Given entries
= = = =

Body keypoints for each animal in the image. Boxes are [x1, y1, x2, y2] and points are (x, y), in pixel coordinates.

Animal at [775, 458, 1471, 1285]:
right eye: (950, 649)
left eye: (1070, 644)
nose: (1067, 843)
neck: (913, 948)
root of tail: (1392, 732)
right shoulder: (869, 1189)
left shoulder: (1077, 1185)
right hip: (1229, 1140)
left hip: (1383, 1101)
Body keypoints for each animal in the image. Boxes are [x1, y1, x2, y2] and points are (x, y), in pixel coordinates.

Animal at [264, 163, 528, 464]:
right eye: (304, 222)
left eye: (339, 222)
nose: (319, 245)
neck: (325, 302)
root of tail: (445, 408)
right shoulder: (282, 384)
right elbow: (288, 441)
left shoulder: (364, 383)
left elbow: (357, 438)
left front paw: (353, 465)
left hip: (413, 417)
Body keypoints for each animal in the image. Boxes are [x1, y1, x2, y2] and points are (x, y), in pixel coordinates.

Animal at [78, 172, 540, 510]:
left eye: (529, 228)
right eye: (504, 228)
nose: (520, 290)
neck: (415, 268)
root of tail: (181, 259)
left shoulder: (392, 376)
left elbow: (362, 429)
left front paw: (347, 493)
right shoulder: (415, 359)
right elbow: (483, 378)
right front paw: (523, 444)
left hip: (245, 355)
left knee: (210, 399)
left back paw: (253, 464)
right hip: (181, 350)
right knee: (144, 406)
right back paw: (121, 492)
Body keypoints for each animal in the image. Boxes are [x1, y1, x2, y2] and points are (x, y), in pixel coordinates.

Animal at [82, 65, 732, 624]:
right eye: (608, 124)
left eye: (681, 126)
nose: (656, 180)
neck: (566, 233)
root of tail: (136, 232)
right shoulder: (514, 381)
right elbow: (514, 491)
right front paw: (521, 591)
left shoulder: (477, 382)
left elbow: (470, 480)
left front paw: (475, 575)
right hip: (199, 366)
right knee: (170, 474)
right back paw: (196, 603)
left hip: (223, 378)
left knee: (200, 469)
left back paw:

= = = =

Activity
Print the entries exactly. Include every one.

Result of the exercise
Body keypoints for each animal in the image. Boxes are [x1, y1, x2, y2] and points are (x, y), in pixel coordinates.

Animal at [775, 458, 1471, 1285]:
right eye: (950, 649)
left eye: (1070, 644)
nose: (1067, 843)
neck: (913, 948)
root of tail: (1392, 732)
right shoulder: (869, 1189)
left shoulder: (1077, 1185)
right hip: (1229, 1140)
left hip: (1383, 1101)
Body keypoints for each animal in the image. Boxes are [x1, y1, x2, y2] and points are (x, y), in pixel coordinates.

Animal at [264, 163, 528, 464]:
right eye: (304, 222)
left eye: (339, 222)
nose: (319, 245)
neck: (325, 302)
root of tail: (445, 408)
right shoulder: (282, 384)
right elbow: (288, 441)
left shoulder: (364, 383)
left elbow: (357, 438)
left front paw: (353, 465)
left hip: (413, 417)
Body keypoints for each animal in the image. Boxes are [x1, y1, x2, y2] and points are (x, y), in pixel coordinates.

Animal at [78, 172, 540, 510]:
left eye: (529, 228)
right eye: (504, 228)
nose: (520, 290)
neck: (415, 268)
root of tail: (181, 259)
left shoulder: (392, 376)
left elbow: (362, 429)
left front paw: (347, 493)
right shoulder: (415, 359)
right elbow: (483, 378)
right front paw: (523, 444)
left hip: (245, 355)
left knee: (210, 399)
left back paw: (253, 464)
right hip: (181, 350)
right knee: (144, 406)
right back paw: (121, 492)
Body keypoints for each animal in the image. Boxes are [x1, y1, x2, y2] and points are (x, y), in pixel coordinates.

Animal at [82, 65, 732, 624]:
right eye: (608, 124)
left eye: (681, 126)
nose: (656, 180)
neck: (566, 233)
root of tail: (136, 232)
right shoulder: (514, 381)
right elbow: (514, 491)
right front paw: (521, 591)
left shoulder: (477, 382)
left elbow: (470, 480)
left front paw: (475, 575)
right hip: (199, 366)
right knee: (170, 474)
right back paw: (196, 603)
left hip: (223, 378)
left knee: (200, 469)
left back paw:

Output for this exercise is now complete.